▶ **AIM OF THE EXERCISE**: Return all of the entries word for word, but omit the pictures they contain.

**** RECORDS TO PROCESS

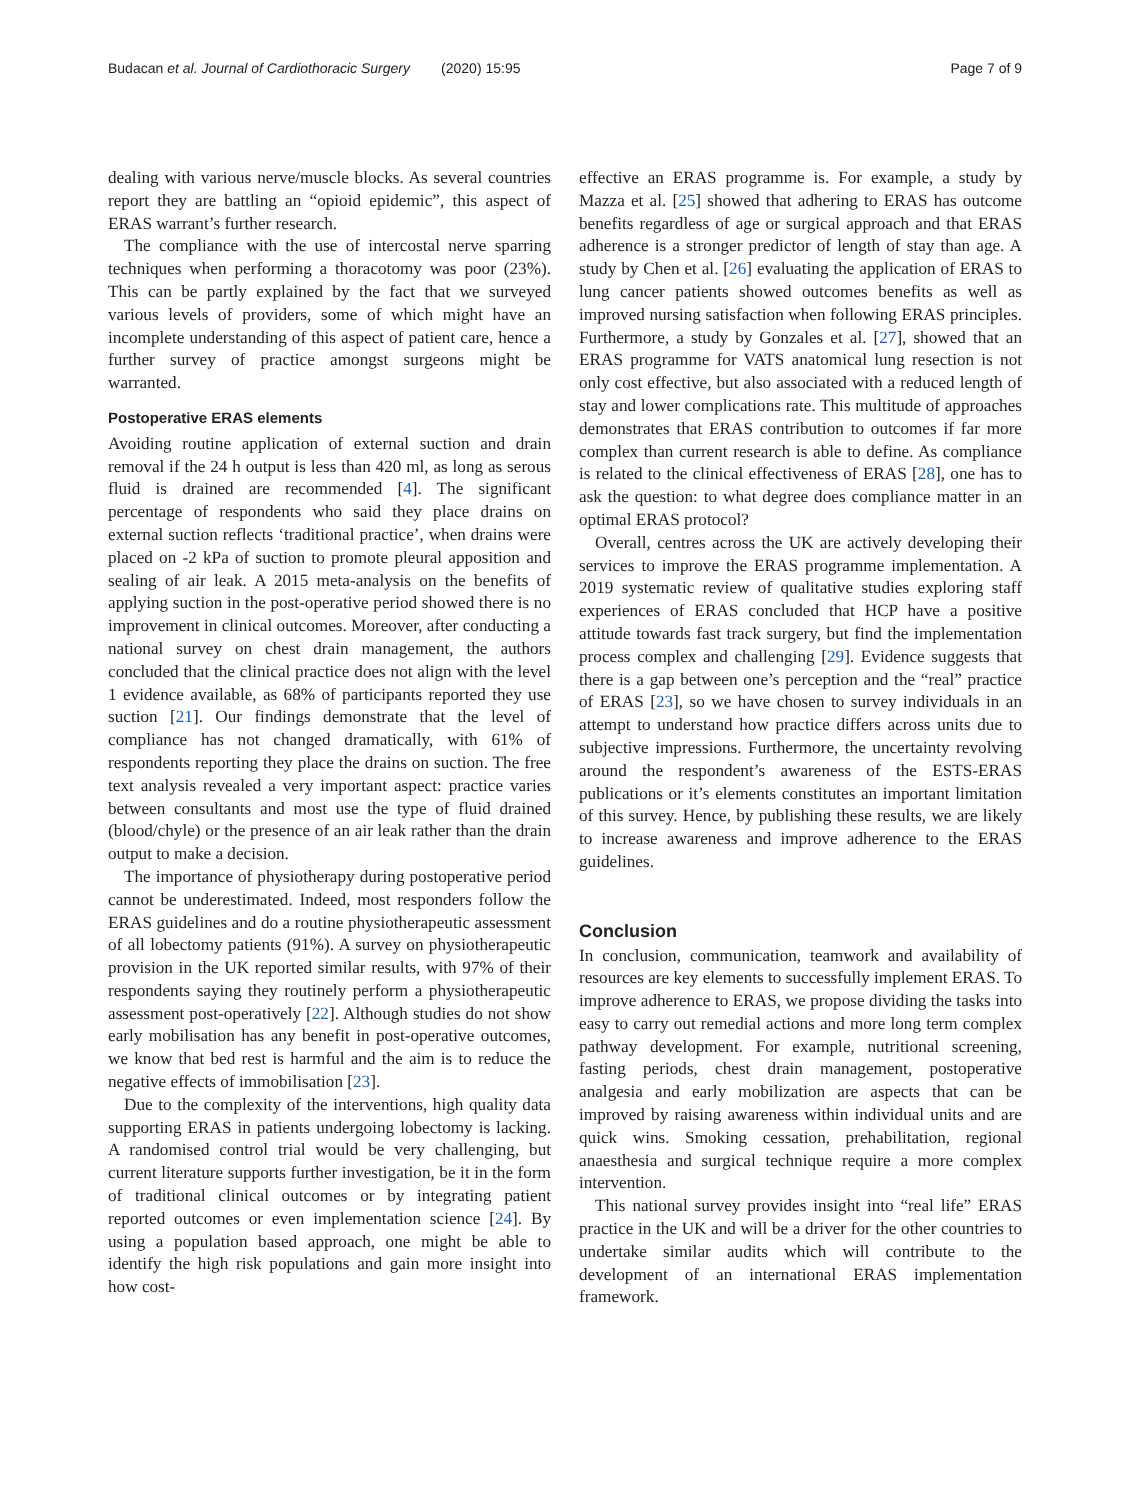Budacan et al. Journal of Cardiothoracic Surgery (2020) 15:95 Page 7 of 9
dealing with various nerve/muscle blocks. As several countries report they are battling an “opioid epidemic”, this aspect of ERAS warrant’s further research.
The compliance with the use of intercostal nerve sparring techniques when performing a thoracotomy was poor (23%). This can be partly explained by the fact that we surveyed various levels of providers, some of which might have an incomplete understanding of this aspect of patient care, hence a further survey of practice amongst surgeons might be warranted.
Postoperative ERAS elements
Avoiding routine application of external suction and drain removal if the 24 h output is less than 420 ml, as long as serous fluid is drained are recommended [4]. The significant percentage of respondents who said they place drains on external suction reflects ‘traditional practice’, when drains were placed on -2 kPa of suction to promote pleural apposition and sealing of air leak. A 2015 meta-analysis on the benefits of applying suction in the post-operative period showed there is no improvement in clinical outcomes. Moreover, after conducting a national survey on chest drain management, the authors concluded that the clinical practice does not align with the level 1 evidence available, as 68% of participants reported they use suction [21]. Our findings demonstrate that the level of compliance has not changed dramatically, with 61% of respondents reporting they place the drains on suction. The free text analysis revealed a very important aspect: practice varies between consultants and most use the type of fluid drained (blood/chyle) or the presence of an air leak rather than the drain output to make a decision.
The importance of physiotherapy during postoperative period cannot be underestimated. Indeed, most responders follow the ERAS guidelines and do a routine physiotherapeutic assessment of all lobectomy patients (91%). A survey on physiotherapeutic provision in the UK reported similar results, with 97% of their respondents saying they routinely perform a physiotherapeutic assessment post-operatively [22]. Although studies do not show early mobilisation has any benefit in post-operative outcomes, we know that bed rest is harmful and the aim is to reduce the negative effects of immobilisation [23].
Due to the complexity of the interventions, high quality data supporting ERAS in patients undergoing lobectomy is lacking. A randomised control trial would be very challenging, but current literature supports further investigation, be it in the form of traditional clinical outcomes or by integrating patient reported outcomes or even implementation science [24]. By using a population based approach, one might be able to identify the high risk populations and gain more insight into how cost-
effective an ERAS programme is. For example, a study by Mazza et al. [25] showed that adhering to ERAS has outcome benefits regardless of age or surgical approach and that ERAS adherence is a stronger predictor of length of stay than age. A study by Chen et al. [26] evaluating the application of ERAS to lung cancer patients showed outcomes benefits as well as improved nursing satisfaction when following ERAS principles. Furthermore, a study by Gonzales et al. [27], showed that an ERAS programme for VATS anatomical lung resection is not only cost effective, but also associated with a reduced length of stay and lower complications rate. This multitude of approaches demonstrates that ERAS contribution to outcomes if far more complex than current research is able to define. As compliance is related to the clinical effectiveness of ERAS [28], one has to ask the question: to what degree does compliance matter in an optimal ERAS protocol?
Overall, centres across the UK are actively developing their services to improve the ERAS programme implementation. A 2019 systematic review of qualitative studies exploring staff experiences of ERAS concluded that HCP have a positive attitude towards fast track surgery, but find the implementation process complex and challenging [29]. Evidence suggests that there is a gap between one’s perception and the “real” practice of ERAS [23], so we have chosen to survey individuals in an attempt to understand how practice differs across units due to subjective impressions. Furthermore, the uncertainty revolving around the respondent’s awareness of the ESTS-ERAS publications or it’s elements constitutes an important limitation of this survey. Hence, by publishing these results, we are likely to increase awareness and improve adherence to the ERAS guidelines.
Conclusion
In conclusion, communication, teamwork and availability of resources are key elements to successfully implement ERAS. To improve adherence to ERAS, we propose dividing the tasks into easy to carry out remedial actions and more long term complex pathway development. For example, nutritional screening, fasting periods, chest drain management, postoperative analgesia and early mobilization are aspects that can be improved by raising awareness within individual units and are quick wins. Smoking cessation, prehabilitation, regional anaesthesia and surgical technique require a more complex intervention.
This national survey provides insight into “real life” ERAS practice in the UK and will be a driver for the other countries to undertake similar audits which will contribute to the development of an international ERAS implementation framework.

********

▶ **OUTPUT OF THE TASK**:
Budacan et al. Journal of Cardiothoracic Surgery (2020) 15:95 Page 7 of 9
dealing with various nerve/muscle blocks. As several countries report they are battling an “opioid epidemic”, this aspect of ERAS warrant’s further research.
The compliance with the use of intercostal nerve sparring techniques when performing a thoracotomy was poor (23%). This can be partly explained by the fact that we surveyed various levels of providers, some of which might have an incomplete understanding of this aspect of patient care, hence a further survey of practice amongst surgeons might be warranted.
Postoperative ERAS elements
Avoiding routine application of external suction and drain removal if the 24 h output is less than 420 ml, as long as serous fluid is drained are recommended [4]. The significant percentage of respondents who said they place drains on external suction reflects ‘traditional practice’, when drains were placed on -2 kPa of suction to promote pleural apposition and sealing of air leak. A 2015 meta-analysis on the benefits of applying suction in the post-operative period showed there is no improvement in clinical outcomes. Moreover, after conducting a national survey on chest drain management, the authors concluded that the clinical practice does not align with the level 1 evidence available, as 68% of participants reported they use suction [21]. Our findings demonstrate that the level of compliance has not changed dramatically, with 61% of respondents reporting they place the drains on suction. The free text analysis revealed a very important aspect: practice varies between consultants and most use the type of fluid drained (blood/chyle) or the presence of an air leak rather than the drain output to make a decision.
The importance of physiotherapy during postoperative period cannot be underestimated. Indeed, most responders follow the ERAS guidelines and do a routine physiotherapeutic assessment of all lobectomy patients (91%). A survey on physiotherapeutic provision in the UK reported similar results, with 97% of their respondents saying they routinely perform a physiotherapeutic assessment post-operatively [22]. Although studies do not show early mobilisation has any benefit in post-operative outcomes, we know that bed rest is harmful and the aim is to reduce the negative effects of immobilisation [23].
Due to the complexity of the interventions, high quality data supporting ERAS in patients undergoing lobectomy is lacking. A randomised control trial would be very challenging, but current literature supports further investigation, be it in the form of traditional clinical outcomes or by integrating patient reported outcomes or even implementation science [24]. By using a population based approach, one might be able to identify the high risk populations and gain more insight into how cost-
effective an ERAS programme is. For example, a study by Mazza et al. [25] showed that adhering to ERAS has outcome benefits regardless of age or surgical approach and that ERAS adherence is a stronger predictor of length of stay than age. A study by Chen et al. [26] evaluating the application of ERAS to lung cancer patients showed outcomes benefits as well as improved nursing satisfaction when following ERAS principles. Furthermore, a study by Gonzales et al. [27], showed that an ERAS programme for VATS anatomical lung resection is not only cost effective, but also associated with a reduced length of stay and lower complications rate. This multitude of approaches demonstrates that ERAS contribution to outcomes if far more complex than current research is able to define. As compliance is related to the clinical effectiveness of ERAS [28], one has to ask the question: to what degree does compliance matter in an optimal ERAS protocol?
Overall, centres across the UK are actively developing their services to improve the ERAS programme implementation. A 2019 systematic review of qualitative studies exploring staff experiences of ERAS concluded that HCP have a positive attitude towards fast track surgery, but find the implementation process complex and challenging [29]. Evidence suggests that there is a gap between one’s perception and the “real” practice of ERAS [23], so we have chosen to survey individuals in an attempt to understand how practice differs across units due to subjective impressions. Furthermore, the uncertainty revolving around the respondent’s awareness of the ESTS-ERAS publications or it’s elements constitutes an important limitation of this survey. Hence, by publishing these results, we are likely to increase awareness and improve adherence to the ERAS guidelines.
Conclusion
In conclusion, communication, teamwork and availability of resources are key elements to successfully implement ERAS. To improve adherence to ERAS, we propose dividing the tasks into easy to carry out remedial actions and more long term complex pathway development. For example, nutritional screening, fasting periods, chest drain management, postoperative analgesia and early mobilization are aspects that can be improved by raising awareness within individual units and are quick wins. Smoking cessation, prehabilitation, regional anaesthesia and surgical technique require a more complex intervention.
This national survey provides insight into “real life” ERAS practice in the UK and will be a driver for the other countries to undertake similar audits which will contribute to the development of an international ERAS implementation framework.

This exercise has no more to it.